9.2 The Modeling Workflow
Model building in BI follows a systematic workflow, much like the data preparation workflow introduced in Chapter 5. Each step builds on the previous one, and the process is often iterative — results from later stages may send you back to revise earlier decisions.
- Problem definition — What business question does the model need to answer? What decisions will it inform? A clear problem statement keeps the entire process aligned with business value.
- Data collection and preparation — Gather relevant data and apply the cleaning, transformation, and tidying techniques from Chapters 5 and 6. The quality of the data directly determines the quality of the model.
- Model selection — Choose a modeling technique appropriate to the problem, the data, and the audience. Simpler models are preferred when they perform comparably to complex ones (the principle of parsimony).
- Model training — Fit the model to historical data, adjusting its parameters to capture the underlying patterns.
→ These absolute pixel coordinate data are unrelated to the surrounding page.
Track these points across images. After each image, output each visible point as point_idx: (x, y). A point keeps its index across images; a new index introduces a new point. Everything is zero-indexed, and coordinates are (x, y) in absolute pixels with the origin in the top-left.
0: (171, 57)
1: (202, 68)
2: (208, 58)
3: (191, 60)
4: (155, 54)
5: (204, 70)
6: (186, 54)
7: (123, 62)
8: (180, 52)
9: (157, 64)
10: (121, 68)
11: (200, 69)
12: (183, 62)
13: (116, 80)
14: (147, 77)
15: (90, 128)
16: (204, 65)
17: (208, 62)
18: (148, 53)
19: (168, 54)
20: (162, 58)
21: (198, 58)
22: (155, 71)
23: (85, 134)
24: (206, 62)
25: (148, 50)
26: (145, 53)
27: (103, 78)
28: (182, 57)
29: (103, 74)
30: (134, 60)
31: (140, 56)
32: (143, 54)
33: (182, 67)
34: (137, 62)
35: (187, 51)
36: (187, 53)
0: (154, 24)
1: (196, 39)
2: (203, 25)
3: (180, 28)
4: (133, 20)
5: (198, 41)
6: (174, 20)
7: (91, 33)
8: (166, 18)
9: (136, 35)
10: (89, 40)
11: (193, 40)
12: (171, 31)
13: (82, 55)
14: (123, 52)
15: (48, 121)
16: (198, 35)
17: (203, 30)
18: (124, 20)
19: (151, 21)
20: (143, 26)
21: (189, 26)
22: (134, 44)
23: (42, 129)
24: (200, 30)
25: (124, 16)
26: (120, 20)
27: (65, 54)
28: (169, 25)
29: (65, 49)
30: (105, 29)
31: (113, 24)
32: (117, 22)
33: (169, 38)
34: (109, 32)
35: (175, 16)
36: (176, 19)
This typically involves splitting data into training and test sets.
- Validation and testing — Evaluate the model’s performance on data it has not seen, using metrics appropriate to the problem type (e.g., RMSE for regression, accuracy for classification).
- Deployment and monitoring — Integrate the model into business processes and continuously track its performance. Models degrade over time as the world changes, requiring periodic retraining.
This workflow provides the structure for the rest of the chapter. We begin by examining the three types of models, then work through selection, training, validation, and deployment in detail.